La requérante a énuméré trois ensembles de dispositions législatives sur lesquelles reposent les actes du ministre : celles concernant les achats par le gouvernement, les marchés publics et les conflits d’intérêts. L’intimé n’a pas contesté que les décisions prises en vertu des dispositions concernant les conflits d’intérêts sont assujetties au contrôle judiciaire et il ressort clairement de l’analyse faite par Mme le juge Reed, dans l’affaire Peet c. Canada (Procureur général)[11], que les décisions rendues en vertu des dispositions concernant les conflits d’intérêts applicables aux anciens titulaires d’une charge publique sont susceptibles de contrôle judiciaire.

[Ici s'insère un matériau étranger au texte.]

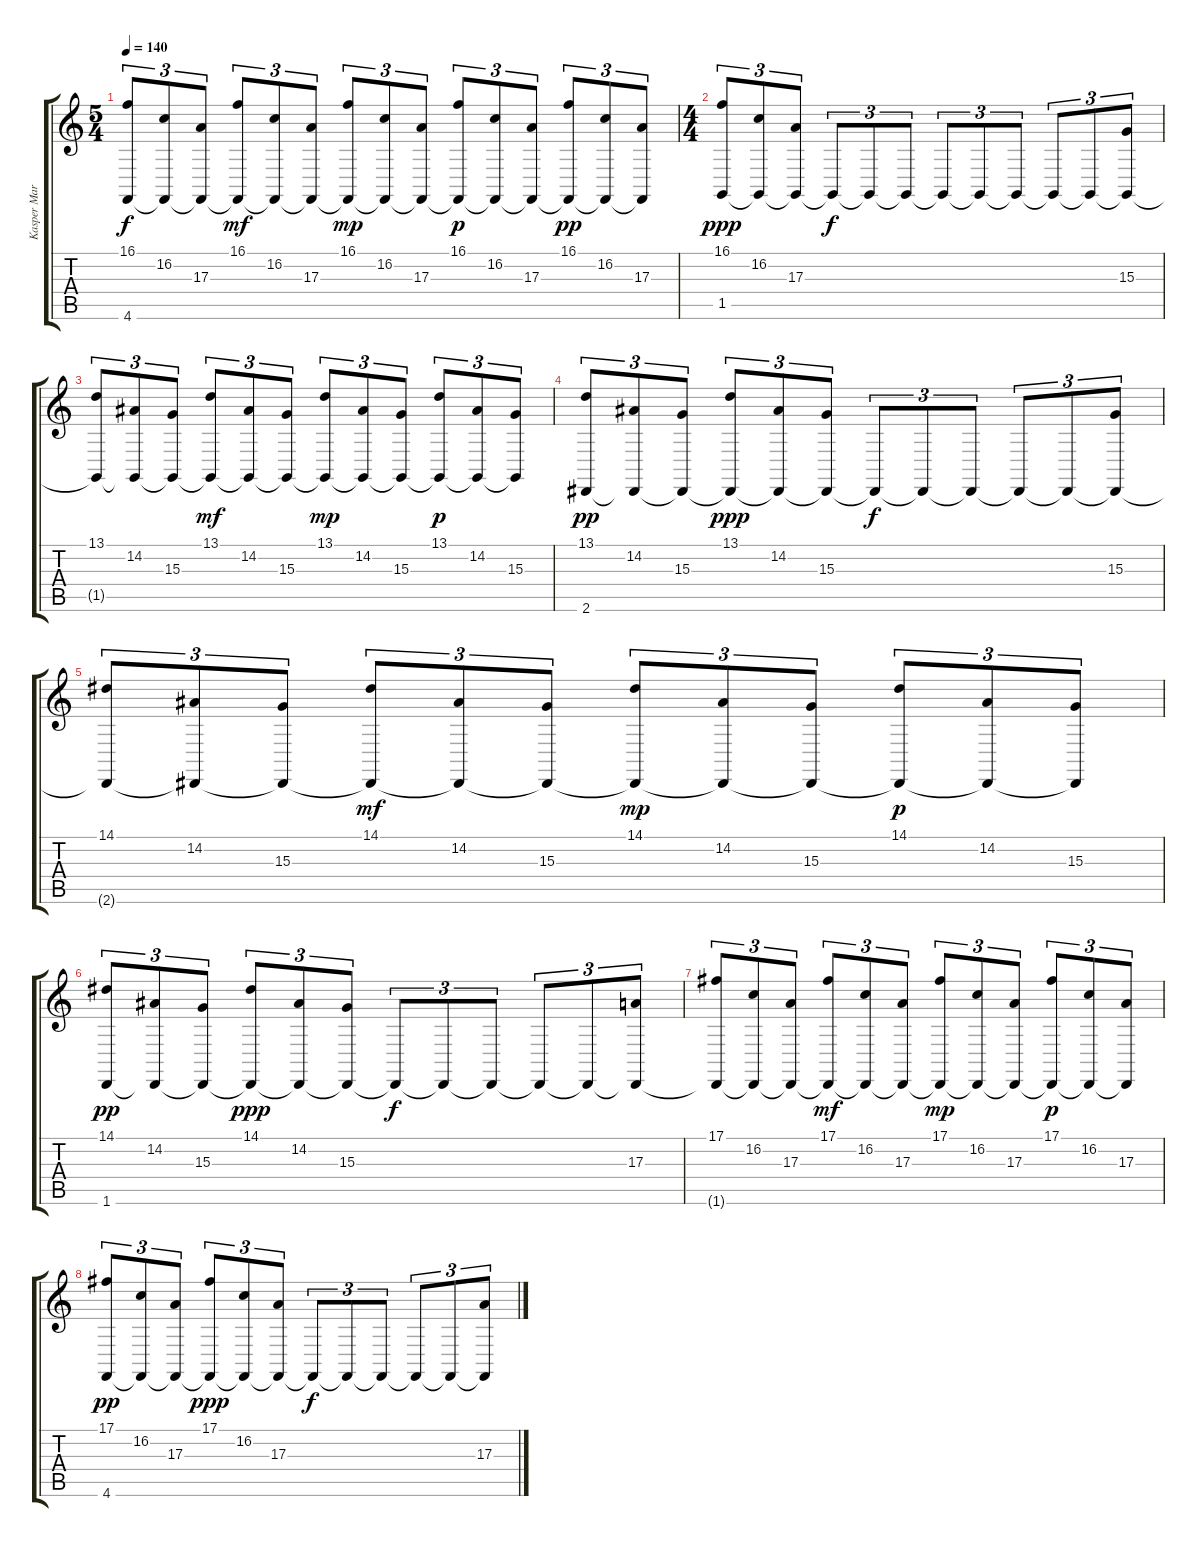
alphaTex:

\track ("Kasper Martenson" "Kasper Mar") {instrument stringensemble1}
\staff {score tabs}
\tuning (Db4 Ab3 E3 B2 Gb2 Db2) {hide}
\ts (5 4)
\tempo 140
\clef g2
\ks c
(16.1 4.6{t}).8{tu (3 2) dy f} (16.2 4.6{t}).8{tu (3 2)} (17.3 4.6{t}).8{tu (3 2)} (16.1 4.6{t}).8{tu (3 2) dy mf} (16.2 4.6{t}).8{tu (3 2)} (17.3 4.6{t}).8{tu (3 2)} (16.1 4.6{t}).8{tu (3 2) dy mp} (16.2 4.6{t}).8{tu (3 2)} (17.3 4.6{t}).8{tu (3 2)} (16.1 4.6{t}).8{tu (3 2) dy p} (16.2 4.6{t}).8{tu (3 2)} (17.3 4.6{t}).8{tu (3 2)} (16.1 4.6{t}).8{tu (3 2) dy pp} (16.2 4.6{t}).8{tu (3 2)} (17.3 4.6{t}).8{tu (3 2)} |
\ts (4 4)
(16.1 1.5).8{tu (3 2) dy ppp} (16.2 1.5{t}).8{tu (3 2)} (17.3 1.5{t}).8{tu (3 2)} 1.5{t}.8{tu (3 2) dy f} 1.5{t}.8{tu (3 2)} 1.5{t}.8{tu (3 2)} 1.5{t}.8{tu (3 2)} 1.5{t}.8{tu (3 2)} 1.5{t}.8{tu (3 2)} 1.5{t}.8{tu (3 2)} 1.5{t}.8{tu (3 2)} (15.3 1.5{t}).8{tu (3 2)} |
(13.1 1.5{t}).8{tu (3 2)} (14.2 1.5{t}).8{tu (3 2)} (15.3 1.5{t}).8{tu (3 2)} (13.1 1.5{t}).8{tu (3 2) dy mf} (14.2 1.5{t}).8{tu (3 2)} (15.3 1.5{t}).8{tu (3 2)} (13.1 1.5{t}).8{tu (3 2) dy mp} (14.2 1.5{t}).8{tu (3 2)} (15.3 1.5{t}).8{tu (3 2)} (13.1 1.5{t}).8{tu (3 2) dy p} (14.2 1.5{t}).8{tu (3 2)} (15.3 1.5{t}).8{tu (3 2)} |
(13.1 2.6).8{tu (3 2) dy pp} (14.2 2.6{t}).8{tu (3 2)} (15.3 2.6{t}).8{tu (3 2)} (13.1 2.6{t}).8{tu (3 2) dy ppp} (14.2 2.6{t}).8{tu (3 2)} (15.3 2.6{t}).8{tu (3 2)} 2.6{t}.8{tu (3 2) dy f} 2.6{t}.8{tu (3 2)} 2.6{t}.8{tu (3 2)} 2.6{t}.8{tu (3 2)} 2.6{t}.8{tu (3 2)} (15.3 2.6{t}).8{tu (3 2)} |
(14.1 2.6{t}).8{tu (3 2)} (14.2 2.6{t}).8{tu (3 2)} (15.3 2.6{t}).8{tu (3 2)} (14.1 2.6{t}).8{tu (3 2) dy mf} (14.2 2.6{t}).8{tu (3 2)} (15.3 2.6{t}).8{tu (3 2)} (14.1 2.6{t}).8{tu (3 2) dy mp} (14.2 2.6{t}).8{tu (3 2)} (15.3 2.6{t}).8{tu (3 2)} (14.1 2.6{t}).8{tu (3 2) dy p} (14.2 2.6{t}).8{tu (3 2)} (15.3 2.6{t}).8{tu (3 2)} |
(14.1 1.6).8{tu (3 2) dy pp} (14.2 1.6{t}).8{tu (3 2)} (15.3 1.6{t}).8{tu (3 2)} (14.1 1.6{t}).8{tu (3 2) dy ppp} (14.2 1.6{t}).8{tu (3 2)} (15.3 1.6{t}).8{tu (3 2)} 1.6{t}.8{tu (3 2) dy f} 1.6{t}.8{tu (3 2)} 1.6{t}.8{tu (3 2)} 1.6{t}.8{tu (3 2)} 1.6{t}.8{tu (3 2)} (17.3 1.6{t}).8{tu (3 2)} |
(17.1 1.6{t}).8{tu (3 2)} (16.2 1.6{t}).8{tu (3 2)} (17.3 1.6{t}).8{tu (3 2)} (17.1 1.6{t}).8{tu (3 2) dy mf} (16.2 1.6{t}).8{tu (3 2)} (17.3 1.6{t}).8{tu (3 2)} (17.1 1.6{t}).8{tu (3 2) dy mp} (16.2 1.6{t}).8{tu (3 2)} (17.3 1.6{t}).8{tu (3 2)} (17.1 1.6{t}).8{tu (3 2) dy p} (16.2 1.6{t}).8{tu (3 2)} (17.3 1.6{t}).8{tu (3 2)} |
(17.1 4.6).8{tu (3 2) dy pp} (16.2 4.6{t}).8{tu (3 2)} (17.3 4.6{t}).8{tu (3 2)} (17.1 4.6{t}).8{tu (3 2) dy ppp} (16.2 4.6{t}).8{tu (3 2)} (17.3 4.6{t}).8{tu (3 2)} 4.6{t}.8{tu (3 2) dy f} 4.6{t}.8{tu (3 2)} 4.6{t}.8{tu (3 2)} 4.6{t}.8{tu (3 2)} 4.6{t}.8{tu (3 2)} (17.3 4.6{t}).8{tu (3 2)}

Le pouvoir général de contracter du gouvernement est confirmé par le paragraphe 41(1) de la Loi sur la gestion des finances publiques[12] en vertu duquel le gouverneur en conseil peut, par règlement, régir les conditions de passation des marchés. Le Règlement sur les marchés de l’État[13] pris en application de cette Loi prévoit :

5. Avant la conclusion d’un marché, l’autorité contractante doit lancer un appel d’offres de la façon prévue à l’article 7.

7. L’autorité contractante lance l’appel d’offres pour tout marché :

a) soit en donnant un avis public à cet effet conformément aux pratiques commerciales généralement reconnues;

b) soit en s’adressant aux fournisseurs dont le nom figure sur la liste de fournisseurs.

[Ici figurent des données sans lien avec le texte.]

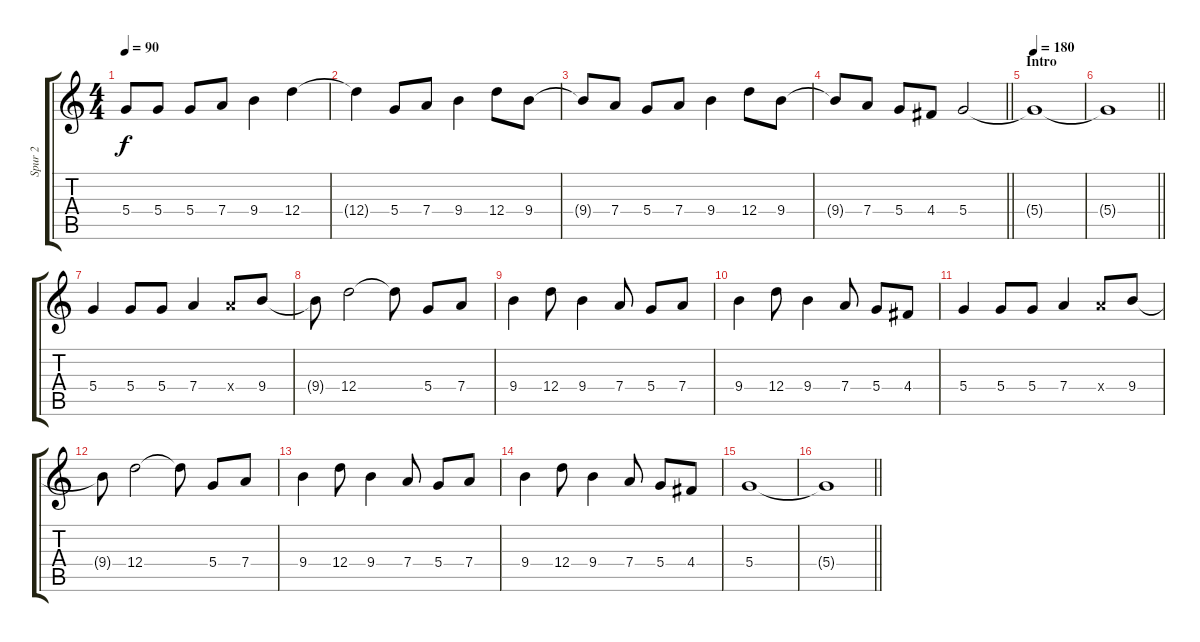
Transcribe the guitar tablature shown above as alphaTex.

\track ("Spur 2" "Spur 2") {instrument distortionguitar}
\staff {score tabs}
\tuning (E4 B3 G3 D3 A2 E2) {hide}
\ts (4 4)
\tempo 90
\clef g2
\ks c
5.4.8{dy f instrument distortionguitar} 5.4.8 5.4.8 7.4.8 9.4.4 12.4.4 |
12.4{t}.4 5.4.8 7.4.8 9.4.4 12.4.8 9.4.8 |
9.4{t}.8 7.4.8 5.4.8 7.4.8 9.4.4 12.4.8 9.4.8 |
\barLineRight lightlight
9.4{t}.8 7.4.8 5.4.8 4.4.8 5.4.2 |
\section ("" "Intro")
\tempo 180
5.4{t}.1 |
\barLineRight lightlight
5.4{t}.1 |
5.4.4 5.4.8 5.4.8 7.4.4 7.4{x}.8 9.4.8 |
9.4{t}.8 12.4.2 12.4{t}.8 5.4.8 7.4.8 |
9.4.4 12.4.8 9.4.4 7.4.8 5.4.8 7.4.8 |
9.4.4 12.4.8 9.4.4 7.4.8 5.4.8 4.4.8 |
5.4.4 5.4.8 5.4.8 7.4.4 7.4{x}.8 9.4.8 |
9.4{t}.8 12.4.2 12.4{t}.8 5.4.8 7.4.8 |
9.4.4 12.4.8 9.4.4 7.4.8 5.4.8 7.4.8 |
9.4.4 12.4.8 9.4.4 7.4.8 5.4.8 4.4.8 |
5.4.1 |
\barLineRight lightlight
5.4{t}.1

Les pouvoirs pertinents du ministre de faire des achats sont énoncés au paragraphe 5(2) de la Loi sur le ministère des Approvisionnements et Services :

5. …

(2) Le ministre s’acquitte notamment des fonctions suivantes :

b) l’achat de matériel et la location de services en conformité avec les règlements pertinents sur les marchés de l’État.

Les pouvoirs du ministre de passer des marchés sont énoncés aux articles 16 à 18 de la même Loi :

16. Sous réserve des règlements que peuvent prendre le gouverneur en conseil ou le Conseil du Trésor, le ministre peut, pour le compte du gouvernement canadien, passer des marchés pour la réalisation de tout ce qui relève de sa compétence.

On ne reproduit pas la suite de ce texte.